### DATA LISTING
━━━━━━━━━━━━━━━━━━━━
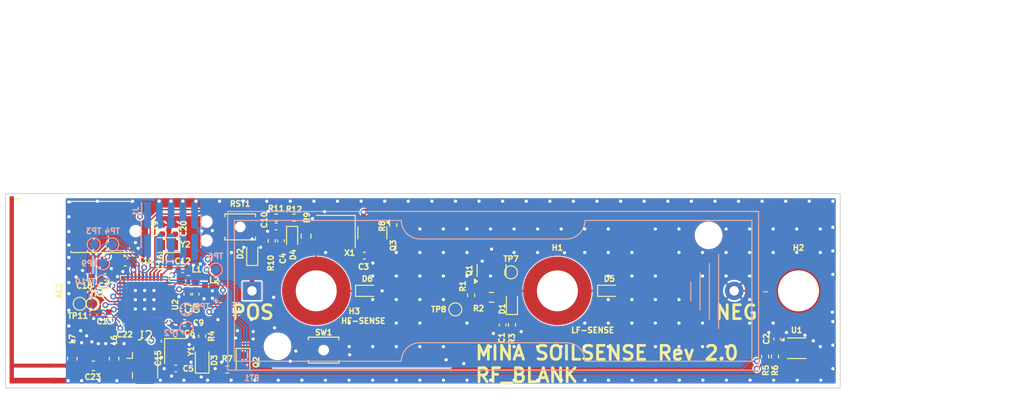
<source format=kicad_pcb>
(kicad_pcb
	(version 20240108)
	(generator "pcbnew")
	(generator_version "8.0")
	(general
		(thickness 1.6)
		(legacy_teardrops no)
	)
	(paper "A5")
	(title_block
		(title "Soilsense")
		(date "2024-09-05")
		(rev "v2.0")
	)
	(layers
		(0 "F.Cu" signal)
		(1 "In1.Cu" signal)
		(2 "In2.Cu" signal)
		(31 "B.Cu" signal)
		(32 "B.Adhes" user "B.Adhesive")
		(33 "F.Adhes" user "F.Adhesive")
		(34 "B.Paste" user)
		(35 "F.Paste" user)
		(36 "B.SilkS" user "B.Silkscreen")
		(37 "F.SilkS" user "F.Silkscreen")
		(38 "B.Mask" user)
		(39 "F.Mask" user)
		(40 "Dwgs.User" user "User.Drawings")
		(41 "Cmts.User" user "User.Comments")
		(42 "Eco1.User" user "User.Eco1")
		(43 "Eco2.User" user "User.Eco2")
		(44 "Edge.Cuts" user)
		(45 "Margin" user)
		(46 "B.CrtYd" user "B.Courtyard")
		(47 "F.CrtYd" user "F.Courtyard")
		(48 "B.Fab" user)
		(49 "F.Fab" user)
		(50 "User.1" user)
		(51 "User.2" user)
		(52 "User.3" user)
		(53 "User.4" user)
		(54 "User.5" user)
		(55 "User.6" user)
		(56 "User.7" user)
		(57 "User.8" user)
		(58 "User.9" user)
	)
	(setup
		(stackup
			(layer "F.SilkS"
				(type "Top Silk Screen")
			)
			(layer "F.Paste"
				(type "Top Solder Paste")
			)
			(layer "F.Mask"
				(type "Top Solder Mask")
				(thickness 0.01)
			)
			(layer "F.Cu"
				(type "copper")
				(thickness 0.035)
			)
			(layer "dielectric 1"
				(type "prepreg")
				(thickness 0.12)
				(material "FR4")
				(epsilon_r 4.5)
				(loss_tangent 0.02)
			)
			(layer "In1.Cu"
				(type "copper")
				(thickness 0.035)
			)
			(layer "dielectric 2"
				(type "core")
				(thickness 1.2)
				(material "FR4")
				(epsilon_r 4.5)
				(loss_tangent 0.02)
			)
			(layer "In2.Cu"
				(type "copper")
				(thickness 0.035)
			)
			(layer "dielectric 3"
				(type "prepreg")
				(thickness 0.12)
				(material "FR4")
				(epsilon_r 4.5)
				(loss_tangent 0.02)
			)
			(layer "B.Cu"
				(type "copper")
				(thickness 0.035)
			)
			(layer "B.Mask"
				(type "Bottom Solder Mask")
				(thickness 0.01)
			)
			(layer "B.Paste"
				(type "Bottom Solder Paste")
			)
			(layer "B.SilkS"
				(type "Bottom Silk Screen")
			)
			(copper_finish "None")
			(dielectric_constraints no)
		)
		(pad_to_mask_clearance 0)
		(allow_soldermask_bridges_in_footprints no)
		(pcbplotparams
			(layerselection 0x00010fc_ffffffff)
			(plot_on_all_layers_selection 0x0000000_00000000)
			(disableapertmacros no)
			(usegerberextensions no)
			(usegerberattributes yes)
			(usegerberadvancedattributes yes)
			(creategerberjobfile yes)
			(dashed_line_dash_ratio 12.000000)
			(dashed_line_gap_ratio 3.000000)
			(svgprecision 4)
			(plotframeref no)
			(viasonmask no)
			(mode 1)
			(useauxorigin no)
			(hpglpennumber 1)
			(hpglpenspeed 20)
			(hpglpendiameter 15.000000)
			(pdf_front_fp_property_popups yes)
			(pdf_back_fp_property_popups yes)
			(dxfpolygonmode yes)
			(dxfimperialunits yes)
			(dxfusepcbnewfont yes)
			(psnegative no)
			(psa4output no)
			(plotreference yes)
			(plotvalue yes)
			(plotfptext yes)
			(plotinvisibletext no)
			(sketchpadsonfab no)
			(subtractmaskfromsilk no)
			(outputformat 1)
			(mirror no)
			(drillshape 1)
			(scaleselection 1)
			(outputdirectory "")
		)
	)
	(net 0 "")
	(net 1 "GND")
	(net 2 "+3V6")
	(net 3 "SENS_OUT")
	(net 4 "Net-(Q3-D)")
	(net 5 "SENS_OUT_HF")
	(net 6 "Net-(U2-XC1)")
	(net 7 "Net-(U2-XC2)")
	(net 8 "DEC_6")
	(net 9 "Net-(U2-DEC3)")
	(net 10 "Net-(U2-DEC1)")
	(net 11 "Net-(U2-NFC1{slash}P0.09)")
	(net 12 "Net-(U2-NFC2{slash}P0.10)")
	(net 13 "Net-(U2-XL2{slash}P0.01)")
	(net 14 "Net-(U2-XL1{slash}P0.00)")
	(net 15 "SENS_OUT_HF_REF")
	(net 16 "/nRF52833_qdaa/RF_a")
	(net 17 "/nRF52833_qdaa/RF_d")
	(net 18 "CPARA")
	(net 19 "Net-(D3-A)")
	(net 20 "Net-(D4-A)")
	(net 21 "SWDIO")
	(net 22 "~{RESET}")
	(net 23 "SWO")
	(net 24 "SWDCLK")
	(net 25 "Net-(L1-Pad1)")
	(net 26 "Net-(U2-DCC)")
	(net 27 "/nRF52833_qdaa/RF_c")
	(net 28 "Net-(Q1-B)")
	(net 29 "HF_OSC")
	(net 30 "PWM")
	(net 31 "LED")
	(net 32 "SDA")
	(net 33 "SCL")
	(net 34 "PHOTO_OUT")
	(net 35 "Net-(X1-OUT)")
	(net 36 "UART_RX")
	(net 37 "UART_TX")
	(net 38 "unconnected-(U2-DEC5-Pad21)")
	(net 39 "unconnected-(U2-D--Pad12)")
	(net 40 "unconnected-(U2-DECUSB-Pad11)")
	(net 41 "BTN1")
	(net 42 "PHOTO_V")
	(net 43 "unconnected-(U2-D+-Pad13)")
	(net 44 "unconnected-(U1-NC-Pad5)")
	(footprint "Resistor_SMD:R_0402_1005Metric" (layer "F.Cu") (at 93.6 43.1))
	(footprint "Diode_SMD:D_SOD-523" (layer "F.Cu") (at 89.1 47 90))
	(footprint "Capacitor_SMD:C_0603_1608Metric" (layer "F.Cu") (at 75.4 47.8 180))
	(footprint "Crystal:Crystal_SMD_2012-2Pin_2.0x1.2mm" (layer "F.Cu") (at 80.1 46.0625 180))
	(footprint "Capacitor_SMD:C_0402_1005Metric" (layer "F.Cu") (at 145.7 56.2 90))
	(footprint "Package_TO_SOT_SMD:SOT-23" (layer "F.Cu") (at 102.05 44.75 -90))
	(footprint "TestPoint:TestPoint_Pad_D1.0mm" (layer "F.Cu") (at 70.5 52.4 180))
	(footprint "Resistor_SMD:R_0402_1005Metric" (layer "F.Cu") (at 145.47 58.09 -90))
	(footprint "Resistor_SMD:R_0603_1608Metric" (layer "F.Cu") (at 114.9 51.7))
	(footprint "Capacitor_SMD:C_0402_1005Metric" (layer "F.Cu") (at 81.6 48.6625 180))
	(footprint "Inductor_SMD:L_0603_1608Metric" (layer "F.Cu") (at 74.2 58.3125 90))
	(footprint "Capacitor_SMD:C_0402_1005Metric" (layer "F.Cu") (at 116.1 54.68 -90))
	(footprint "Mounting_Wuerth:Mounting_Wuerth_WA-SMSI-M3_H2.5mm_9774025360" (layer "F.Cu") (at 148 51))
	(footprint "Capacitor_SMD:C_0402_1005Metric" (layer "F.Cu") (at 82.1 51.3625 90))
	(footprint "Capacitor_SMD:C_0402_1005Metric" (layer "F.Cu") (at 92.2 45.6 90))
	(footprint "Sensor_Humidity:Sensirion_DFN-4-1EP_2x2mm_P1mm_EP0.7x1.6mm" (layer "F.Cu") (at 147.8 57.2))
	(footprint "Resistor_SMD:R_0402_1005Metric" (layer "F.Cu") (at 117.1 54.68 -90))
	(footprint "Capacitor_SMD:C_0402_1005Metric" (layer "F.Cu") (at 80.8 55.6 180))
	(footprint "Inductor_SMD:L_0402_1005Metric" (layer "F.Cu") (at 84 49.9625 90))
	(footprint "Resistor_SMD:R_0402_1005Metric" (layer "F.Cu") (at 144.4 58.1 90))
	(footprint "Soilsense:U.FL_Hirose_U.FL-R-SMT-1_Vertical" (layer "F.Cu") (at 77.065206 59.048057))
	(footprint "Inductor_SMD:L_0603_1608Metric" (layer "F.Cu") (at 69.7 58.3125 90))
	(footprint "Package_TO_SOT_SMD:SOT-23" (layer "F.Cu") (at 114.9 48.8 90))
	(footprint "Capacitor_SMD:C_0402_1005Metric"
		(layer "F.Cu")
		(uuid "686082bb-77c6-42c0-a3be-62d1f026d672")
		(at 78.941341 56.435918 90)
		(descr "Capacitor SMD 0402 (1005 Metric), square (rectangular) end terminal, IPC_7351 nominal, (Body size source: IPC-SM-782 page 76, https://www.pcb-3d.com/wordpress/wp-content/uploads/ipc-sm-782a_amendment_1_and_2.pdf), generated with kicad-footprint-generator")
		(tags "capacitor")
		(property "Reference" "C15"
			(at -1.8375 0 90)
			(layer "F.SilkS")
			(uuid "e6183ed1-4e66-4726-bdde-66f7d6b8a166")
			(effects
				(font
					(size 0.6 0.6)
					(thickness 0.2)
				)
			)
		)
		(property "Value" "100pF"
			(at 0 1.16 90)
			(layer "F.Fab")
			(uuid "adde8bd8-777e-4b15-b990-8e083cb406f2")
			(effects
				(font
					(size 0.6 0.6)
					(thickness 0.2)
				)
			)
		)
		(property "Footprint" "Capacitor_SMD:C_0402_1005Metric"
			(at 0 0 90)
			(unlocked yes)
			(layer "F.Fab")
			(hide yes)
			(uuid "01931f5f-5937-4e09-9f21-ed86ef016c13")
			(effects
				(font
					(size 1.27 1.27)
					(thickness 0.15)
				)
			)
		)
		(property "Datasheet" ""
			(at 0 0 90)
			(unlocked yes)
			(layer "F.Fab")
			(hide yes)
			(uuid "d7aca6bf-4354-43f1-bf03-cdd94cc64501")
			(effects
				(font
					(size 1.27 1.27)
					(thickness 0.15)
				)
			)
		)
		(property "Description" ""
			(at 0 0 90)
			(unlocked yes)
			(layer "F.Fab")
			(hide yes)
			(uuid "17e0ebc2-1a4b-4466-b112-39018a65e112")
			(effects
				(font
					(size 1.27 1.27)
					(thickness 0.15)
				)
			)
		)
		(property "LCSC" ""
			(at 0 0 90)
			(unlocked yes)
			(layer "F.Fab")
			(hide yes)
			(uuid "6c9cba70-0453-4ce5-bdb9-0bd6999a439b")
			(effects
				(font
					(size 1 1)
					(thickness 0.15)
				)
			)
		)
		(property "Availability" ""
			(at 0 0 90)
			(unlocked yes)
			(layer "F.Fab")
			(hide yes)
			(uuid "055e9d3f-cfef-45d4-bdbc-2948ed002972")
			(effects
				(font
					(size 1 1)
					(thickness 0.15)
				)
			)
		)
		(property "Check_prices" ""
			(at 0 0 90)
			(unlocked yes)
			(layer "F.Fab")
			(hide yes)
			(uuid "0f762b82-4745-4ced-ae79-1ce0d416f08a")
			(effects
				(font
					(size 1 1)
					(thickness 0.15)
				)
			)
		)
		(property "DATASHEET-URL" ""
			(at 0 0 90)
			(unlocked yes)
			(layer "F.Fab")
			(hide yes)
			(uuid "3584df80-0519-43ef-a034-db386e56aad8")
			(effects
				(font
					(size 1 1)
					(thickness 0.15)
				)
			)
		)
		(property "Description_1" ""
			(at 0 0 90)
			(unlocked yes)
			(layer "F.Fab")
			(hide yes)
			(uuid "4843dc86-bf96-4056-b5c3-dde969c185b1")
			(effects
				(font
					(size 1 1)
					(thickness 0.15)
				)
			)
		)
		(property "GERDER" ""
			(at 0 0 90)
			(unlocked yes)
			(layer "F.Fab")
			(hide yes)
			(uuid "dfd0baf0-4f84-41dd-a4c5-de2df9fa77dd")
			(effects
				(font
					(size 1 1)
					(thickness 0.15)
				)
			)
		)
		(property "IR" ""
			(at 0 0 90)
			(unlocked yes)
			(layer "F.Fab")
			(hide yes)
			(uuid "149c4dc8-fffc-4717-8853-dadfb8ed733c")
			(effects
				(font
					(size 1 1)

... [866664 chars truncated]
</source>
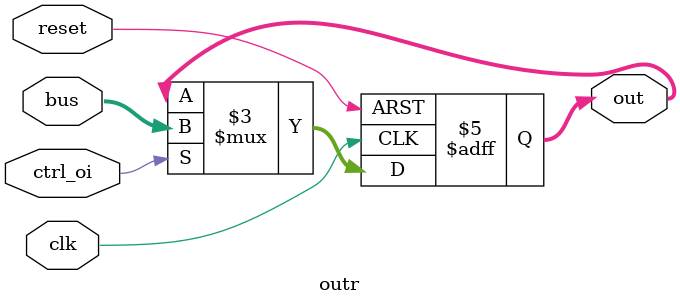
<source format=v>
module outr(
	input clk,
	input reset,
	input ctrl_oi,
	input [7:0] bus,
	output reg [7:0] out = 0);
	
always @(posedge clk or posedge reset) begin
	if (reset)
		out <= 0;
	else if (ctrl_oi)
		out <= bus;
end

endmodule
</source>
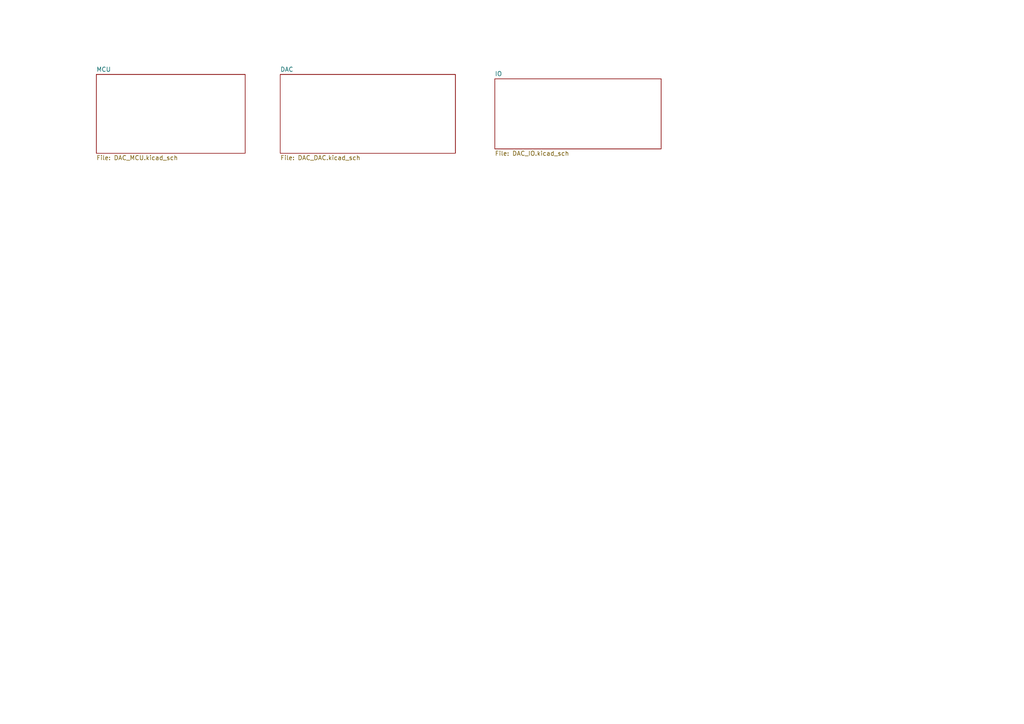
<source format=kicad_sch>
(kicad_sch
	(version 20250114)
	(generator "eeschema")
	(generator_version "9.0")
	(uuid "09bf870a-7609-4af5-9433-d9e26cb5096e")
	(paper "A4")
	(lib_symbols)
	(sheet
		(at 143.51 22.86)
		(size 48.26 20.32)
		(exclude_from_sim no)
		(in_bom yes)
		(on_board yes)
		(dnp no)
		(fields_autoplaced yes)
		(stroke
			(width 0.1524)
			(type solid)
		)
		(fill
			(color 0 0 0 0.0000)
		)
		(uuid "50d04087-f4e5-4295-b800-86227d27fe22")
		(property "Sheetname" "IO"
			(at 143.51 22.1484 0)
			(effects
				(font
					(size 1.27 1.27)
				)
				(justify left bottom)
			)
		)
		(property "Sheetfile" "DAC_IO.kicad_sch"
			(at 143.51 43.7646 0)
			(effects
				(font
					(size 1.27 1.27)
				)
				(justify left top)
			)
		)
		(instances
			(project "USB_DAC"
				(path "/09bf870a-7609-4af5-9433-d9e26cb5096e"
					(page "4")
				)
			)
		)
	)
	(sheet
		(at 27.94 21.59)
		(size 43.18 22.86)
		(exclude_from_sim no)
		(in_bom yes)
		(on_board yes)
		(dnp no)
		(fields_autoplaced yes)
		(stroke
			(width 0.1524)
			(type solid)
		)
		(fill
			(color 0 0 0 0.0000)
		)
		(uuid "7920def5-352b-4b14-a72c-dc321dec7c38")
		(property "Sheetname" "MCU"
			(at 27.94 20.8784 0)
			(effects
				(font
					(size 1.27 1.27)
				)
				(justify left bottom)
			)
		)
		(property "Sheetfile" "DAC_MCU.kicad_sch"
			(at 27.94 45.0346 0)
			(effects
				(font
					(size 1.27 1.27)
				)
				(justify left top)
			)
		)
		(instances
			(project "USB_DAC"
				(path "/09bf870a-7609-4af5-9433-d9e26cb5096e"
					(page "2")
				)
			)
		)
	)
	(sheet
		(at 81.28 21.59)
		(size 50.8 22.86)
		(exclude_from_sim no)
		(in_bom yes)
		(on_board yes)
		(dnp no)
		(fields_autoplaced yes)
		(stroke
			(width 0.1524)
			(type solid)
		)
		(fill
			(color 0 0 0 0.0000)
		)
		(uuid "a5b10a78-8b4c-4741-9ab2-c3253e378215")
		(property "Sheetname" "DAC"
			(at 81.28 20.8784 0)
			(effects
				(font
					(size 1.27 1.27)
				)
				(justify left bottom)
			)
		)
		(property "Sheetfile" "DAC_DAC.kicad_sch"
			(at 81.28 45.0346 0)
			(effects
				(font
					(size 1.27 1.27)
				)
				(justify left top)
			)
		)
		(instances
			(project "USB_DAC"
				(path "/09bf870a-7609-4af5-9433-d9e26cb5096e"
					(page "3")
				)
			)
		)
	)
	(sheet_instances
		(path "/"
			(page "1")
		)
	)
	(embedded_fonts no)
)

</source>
━━━━━━━━━━━━━━━━━━━━
Only the lines containing "input" are needed; copy each of them from the data.

	input clk,
	input reset,
	input ctrl_oi,
	input [7:0] bus,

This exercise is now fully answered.